Mandating benefits prevents the tailoring of plans to the specific risk pool of a potential policy holder. Insurance providers are forced to combine risk pools that could be otherwise isolated and priced according to their respective risk level. Premiums are therefore higher for the low risk pool and lower for the high risk pool. This is, essentially, regulatory socialism managed by the market process, and it raises premiums for the healthiest people, while lowering them for the unhealthiest.  Under these conditions, it makes sense for healthy individuals to opt out entirely.

Consider the forty-three states that have mandated that all policies cover alcoholism treatment. Insurance providers in these states cannot offer lower premiums to teetotalers or other low risk applicants. Instead, all premiums must cover the alcoholism brought about by high-risk lifestyles. The cost of these high-risk lifestyles are born by all policy holders, and resources are systematically and predictably distributed from the group within the policy that has a low risk for alcoholism to the higher risk group. Such a condition would not exist in a real market economy, as companies would offer a lower premium to the low-risk group to capture business from competitors.

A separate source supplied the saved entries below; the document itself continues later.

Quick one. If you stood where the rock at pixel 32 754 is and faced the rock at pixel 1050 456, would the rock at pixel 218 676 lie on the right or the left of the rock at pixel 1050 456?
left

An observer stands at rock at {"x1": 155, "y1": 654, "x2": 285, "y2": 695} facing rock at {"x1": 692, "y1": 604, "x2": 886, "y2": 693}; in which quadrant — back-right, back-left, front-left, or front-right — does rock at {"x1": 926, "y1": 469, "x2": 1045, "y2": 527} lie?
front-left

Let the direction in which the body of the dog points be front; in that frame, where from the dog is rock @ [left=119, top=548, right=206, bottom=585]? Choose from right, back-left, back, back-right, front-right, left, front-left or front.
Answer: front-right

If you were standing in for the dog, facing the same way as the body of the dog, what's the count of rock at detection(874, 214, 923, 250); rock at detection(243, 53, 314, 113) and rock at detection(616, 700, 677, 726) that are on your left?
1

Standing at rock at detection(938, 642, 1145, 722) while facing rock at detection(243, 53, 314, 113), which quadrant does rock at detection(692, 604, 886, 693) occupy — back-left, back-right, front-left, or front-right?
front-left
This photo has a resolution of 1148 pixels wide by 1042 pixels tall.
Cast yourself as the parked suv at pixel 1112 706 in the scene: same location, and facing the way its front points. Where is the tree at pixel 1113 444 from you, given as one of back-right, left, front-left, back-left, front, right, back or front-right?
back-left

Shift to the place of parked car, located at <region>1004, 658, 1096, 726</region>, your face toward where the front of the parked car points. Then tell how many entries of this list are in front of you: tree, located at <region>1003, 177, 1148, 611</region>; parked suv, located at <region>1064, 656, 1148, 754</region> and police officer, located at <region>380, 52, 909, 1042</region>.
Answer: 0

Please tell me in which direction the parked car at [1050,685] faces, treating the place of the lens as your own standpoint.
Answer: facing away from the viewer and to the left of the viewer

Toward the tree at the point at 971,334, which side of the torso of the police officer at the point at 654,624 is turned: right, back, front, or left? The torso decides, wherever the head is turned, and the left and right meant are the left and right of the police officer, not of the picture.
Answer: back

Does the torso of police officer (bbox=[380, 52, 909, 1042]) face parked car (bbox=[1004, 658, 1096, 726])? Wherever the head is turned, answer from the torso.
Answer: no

Instead, individuals face higher premiums that cover many conditions they are less likely than others to face. These individuals recognize that most of the risks simply do not apply to them. The choice is then between being “over-insured” at high premiums or to forgo insurance altogether. Consequently, young and healthy individuals are increasingly electing to do without health insurance because it simply doesn’t make sense with the high number of mandated benefits.

The problem is that this process reinforces itself. As low-risk individuals rationally drop out of the socialized programs, the percentage of high-risk individuals within each policy group goes up – increasing the average cost to the group’s members to meet policy claims.  The higher premiums influence the cost-benefit analysis of the remaining low-risk members, who become more likely to exit the policy.  Thus, the State has created the very conditions our politicians now seek to correct with additional regulation, outright nationalization, mandated policy subscriptions, or some combination of these devilish “solutions.”